The Repealer

The State of Kansas this year established the office of State Repealer. The Repealer’s job is to

  1. …investigate the system of governance of the State of Kansas including its laws, regulations, and other governing instruments to determine instances in which those laws, regulations, or other governing instruments are unreasonable, unduly burdensome, duplicative, onerous, or in conflict.
  2. … cause to be created at the earliest possible date a system for receiving public comment suggesting various laws, regulations, and other governing instruments to be considered for possible repeal by the Office of the Repealer.  This system shall include an online portal for the receipt of such public comment [here].
  3. …cause a recommendation for either outright repeal or for modification to be delivered to the originating body of such law, regulation, or other governing instrument [which meets the standard set forth in paragraph 1 above]…. The recommendation shall set forth with specificity the justification for the requested repeal or modification.  Any recommendation made by the … Repealer shall carry the full weight and force of this Administration.
  4. …implement a tracking system to follow the action taken by any originating body on any recommendation made by the State Repealer in order to prepare regular reports to the Office of the Governor regarding the progress of repeal or modification.
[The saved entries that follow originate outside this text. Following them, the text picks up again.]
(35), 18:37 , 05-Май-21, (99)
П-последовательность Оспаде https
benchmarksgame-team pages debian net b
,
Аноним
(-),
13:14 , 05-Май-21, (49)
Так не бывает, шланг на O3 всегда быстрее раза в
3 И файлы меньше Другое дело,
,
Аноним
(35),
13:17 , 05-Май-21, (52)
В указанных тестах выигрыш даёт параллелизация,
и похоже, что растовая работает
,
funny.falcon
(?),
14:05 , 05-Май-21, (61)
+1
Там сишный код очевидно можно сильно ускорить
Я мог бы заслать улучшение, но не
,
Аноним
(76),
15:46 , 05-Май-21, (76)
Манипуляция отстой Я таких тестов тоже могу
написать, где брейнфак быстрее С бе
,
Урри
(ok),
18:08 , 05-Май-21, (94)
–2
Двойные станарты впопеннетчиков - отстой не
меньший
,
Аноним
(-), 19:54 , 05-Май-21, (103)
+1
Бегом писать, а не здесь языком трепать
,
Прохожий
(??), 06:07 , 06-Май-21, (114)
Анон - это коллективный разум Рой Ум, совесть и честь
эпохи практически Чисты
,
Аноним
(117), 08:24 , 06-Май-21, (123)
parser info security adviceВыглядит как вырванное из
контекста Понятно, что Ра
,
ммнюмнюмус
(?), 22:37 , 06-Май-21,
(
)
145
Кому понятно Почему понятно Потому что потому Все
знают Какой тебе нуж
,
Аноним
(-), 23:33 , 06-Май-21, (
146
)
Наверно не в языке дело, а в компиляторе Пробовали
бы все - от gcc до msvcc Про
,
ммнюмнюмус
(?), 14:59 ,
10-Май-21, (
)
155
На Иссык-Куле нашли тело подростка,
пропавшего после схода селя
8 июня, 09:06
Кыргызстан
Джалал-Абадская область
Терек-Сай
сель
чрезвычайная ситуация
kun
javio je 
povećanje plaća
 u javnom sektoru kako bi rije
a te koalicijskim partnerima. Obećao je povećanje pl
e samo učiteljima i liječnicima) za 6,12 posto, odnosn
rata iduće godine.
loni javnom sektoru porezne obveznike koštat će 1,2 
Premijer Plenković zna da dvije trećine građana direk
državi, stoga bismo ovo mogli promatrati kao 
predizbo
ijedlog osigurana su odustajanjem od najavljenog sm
I wonder if the idea of a Repealer was stimulated by my proposal to establish a Keeper of the U.S. Constitution (go here and scroll down to Article VII). It is true that the Keeper of the Constitution, as I define the job, would have considerably more power than the Kansas Repealer; to wit:

A. Responsibility and Authority

1. The responsibility for ensuring that the legislative, executive, and judicial branches adhere to this Constitution in the exercise of their respective powers shall be vested in a Keeper of the Constitution. The Keeper may review acts of Congress, the executive branch, and judicial branch that have the effect of making law and appropriating monies. The term “making law” includes — but is not limited to — a legislative, executive, or judicial interpretation of an existing law or laws. Covered acts of the judicial branch include — but are not limited to — denials of appeals or writs of certiorari. The Keeper’s purview does not extend to the ratification of or amendments to this Constitution; the admission of States to the Union, or the secession of States from it; declarations of war; statutes, appropriations, regulations, or orders pertaining directly to the armed forces or intelligence services of the United States; or the employment of the armed forces or intelligence services of the United States. Nor does the Keeper’s purview extend to appointments made by or with the consent of the legislative, executive, or judicial branches.

2. The Keeper may revoke any act that lies within his purview, as defined in section A.1 of this Article VII, provided that the act occurred no more than one year before the date on which he nullifies it. The Keeper shall signify each revocation by informing the Speaker of the House of Representatives, President pro tempore of the Senate, President of the United States, and Chief Justice of the Supreme Court of the United States of his decision and the reason(s) therefor. The Keeper shall, at the same time, issue a public notice of his decision and the reason(s) therefor.

3. The affected branch(es) of government shall, in each case, act promptly to implement the Keeper’s decision. Each implementing act shall be subject to review, as specified in sections A.1 and A.2 of this Article VII.

The establishment of the office of Repealer is, nevertheless, a step in the right direction. Perhaps the idea will spread, and perhaps a State’s constitution will be amended to give a Repealer the kind of authority that I would vest in the Keeper of the Constitution. That would be a bold and instructive experiment in governance.